By MORDECAI SPECKTOR
In a 2011 documentary, Sam Rafowitz: Remaking a Life, the eponymous subject comments: “About 15 and a half, they took me already. I went to work and I never came home, never came home. They loaded us up on big trucks and we didn’t know where we were going. We found out that this place was a concentration camp — Majdanek, Lublin.”
Remembrance
The young Jewish native of Warsaw, Poland, descended into the unimaginable horrors of the Shoah.
In a story published in the Jewish World’s Sept. 2, 2011, edition, I wrote: “Majdanek served the Nazi regime as a forced labor, concentration and extermination camp. More than 360,000 souls, mostly Jews, were murdered at Majdanek. Rafowitz, who was pressed into slave labor, somehow survived Majdanek, and four other concentration camps — Auschwitz (1943-1945), Buna, Dora and Bergen-Belsen.
“On April 15, 1945, British soldiers liberated the tortured inmates of Bergen-Belsen, including Rafowitz, who was down to 78 pounds.”
After the war, Rafowitz met Cyla Bonk, a survivor from Vilnius, Lithuania, in the displaced persons (DP) camp at Bergen-Belsen. They married and then traveled across Europe with a Yiddish theater troupe — Cyla was a singer and actress. They had their first child, Ivan, and the family came to America, settling in St. Paul, November 1949.
Cyla Rafowitz died in 2007, And now Sam, a kindly and soft-spoken man, is gone, too. The survivor who created a successful apparel business in Minneapolis, died May 29, from congestive heart failure. He was 95.
Ivan Rafowitz told the Jewish World that his father had been living independently prior to breaking his hip in February. He was in the hospital and then in rehab, prior to moving into an assisted-living facility on March 16.
Because of COVID-19 restrictions, Sam, a person who thrived on human companionship, wasn’t able to see his family members and friends.
“I didn’t see him for two months,” Ivan remarked.
(In the interest of full disclosure, Ivan Rafowitz is a partner in Minnesota Jewish Media, LLC, the parent company of the American Jewish World; he also is a member of the company’s board of governors.)
“The Nazis didn’t get him and COVID didn’t get him,” his son commented.
In the documentary Remaking a Life, (which can be viewed at: bit.ly/sam-rafowitz), Sam Rafowitz reflects on his choice to come to the United States. “[President Harry] Truman brought me in,” he says. “I think, I’m glad I’m here. I’m a free person and on my mind right away was to get a job, to get to work because I have a wife and a child. And I got a job.”
Sam worked in a factory sewing jackets, employing a skill he picked up in Paris after the war. In the evenings, he and his brother-in-law, Chaim Bonk, sewed caps. They got their first order from Dayton’s, the famed Twin Cities department store company. That was the birth of Northern Cap Manufacturing.
Ivan recalled that his father was a “very smart guy… obviously, his education was cut short” in Poland. He had a “charismatic personality” that he parlayed into his role as a “super salesman.”
“He was a good judge of people,” Ivan said. “He had a very positive outlook… He told me, ‘I didn’t look back.’”
I recall a visit to Northern Cap’s large warehouse in South Minneapolis many years ago. Sam gave me a cap, a black wool Ivy. It was a little tight, so Sam went off to stretch it. I still have the cap.
In 2004, Northern Cap took on private equity partners. In 2008, the company was acquired by Isotoner. Sons Ivan and Ken had come into the business some years earlier; and Sam continued as a salesman for the company, retiring in 2010.
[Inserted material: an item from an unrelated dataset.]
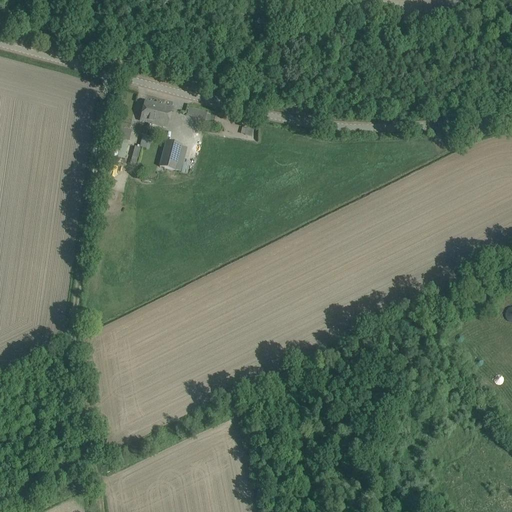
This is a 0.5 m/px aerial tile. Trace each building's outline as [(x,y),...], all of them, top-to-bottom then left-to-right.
[(145,102),(142,112),(140,121),(167,128),(172,109),(145,102)] [(190,106),(186,114),(204,122),(208,115),(190,106)] [(139,134),(144,135),(141,147),(149,150),(155,129),(141,126),(139,134)] [(242,128),(241,135),(252,137),(253,131),(242,128)] [(166,141),(159,167),(175,171),(176,169),(182,145),(176,143),(166,141)] [(116,142),(112,157),(124,159),(128,145),(116,142)] [(138,162),(142,149),(136,147),(132,160),(138,162)]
Ivan Rafowitz mentioned that his parents were open to questions about their experiences in the Holocaust. In 1996, the family participated in the March of the Living, which takes young Jews to Auschwitz in Poland and then to Israel. In 2010, Sam Rafowitz returned to the Auschwitz concentration camp, along with Ivan, his daughter-in-law Tina and his grandchildren, Adam and Mia.
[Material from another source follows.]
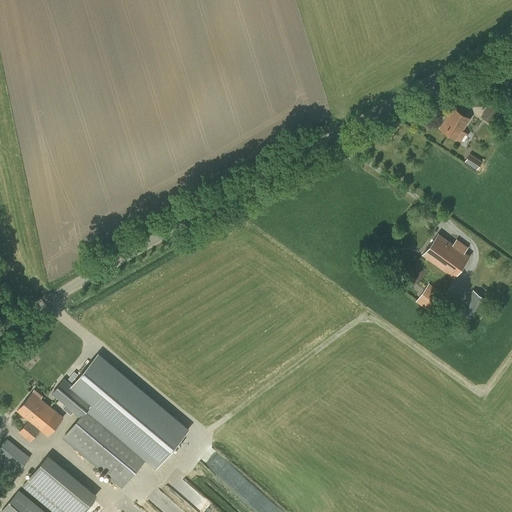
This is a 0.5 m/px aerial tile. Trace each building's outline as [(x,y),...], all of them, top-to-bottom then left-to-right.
[(492,84),(502,89),(505,80),(495,76),(492,84)] [(481,116),(496,126),(510,104),(495,94),(481,116)] [(440,128),(457,139),(470,118),(453,107),(440,128)] [(470,153),(464,161),(477,169),(482,161),(470,153)] [(438,232),(421,255),(454,278),(470,256),(438,232)] [(416,301),(429,311),(442,293),(429,283),(416,301)] [(458,309),(470,318),(485,298),(473,289),(458,309)] [(98,352),(71,384),(64,378),(51,393),(65,404),(63,407),(67,411),(71,414),(73,411),(82,418),(67,437),(124,485),(145,460),(155,468),(189,428),(98,352)] [(41,398),(43,395),(35,388),(17,410),(29,420),(19,432),(30,441),(40,429),(48,436),(64,417),(41,398)] [(8,438),(0,447),(0,461),(15,474),(30,457),(8,438)] [(22,486),(53,511),(82,511),(96,496),(47,455),(22,486)] [(45,511),(19,490),(1,511),(45,511)]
In my 2011 article about the Sam Rafowitz documentary — which was written and directed by Maxine W. Davis, and produced by sons Ivan and Ken — I quoted Sam’s granddaughter, Mia Rafowitz.
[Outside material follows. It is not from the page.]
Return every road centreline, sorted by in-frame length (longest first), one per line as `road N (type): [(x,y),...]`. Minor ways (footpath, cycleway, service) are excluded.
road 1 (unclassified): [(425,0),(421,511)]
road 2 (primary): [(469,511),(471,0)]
As the credits roll, Mia says of her zaide, “I think his best feature is his positive attitude toward life — everything he’s been through, how he can still smile and be so happy.”
Sam Rafowitz was preceded in death by his parents, Chava and Kesel Rafowitz; wife, Cyla; daughter, Charlene; sister, Helen; sister- in -law, Idelle Bonk; brothers-in-law, Max Schwartz and Chaim Bonk; and many others killed in the Holocaust. He is survived by son, Ivan, and daughter-in-law Tina; son, Ken Rafowitz, and life partner, Dan Porter; grandchildren, Adam and Mia Rafowitz; many nieces, nephews, great-nieces and great-nephews.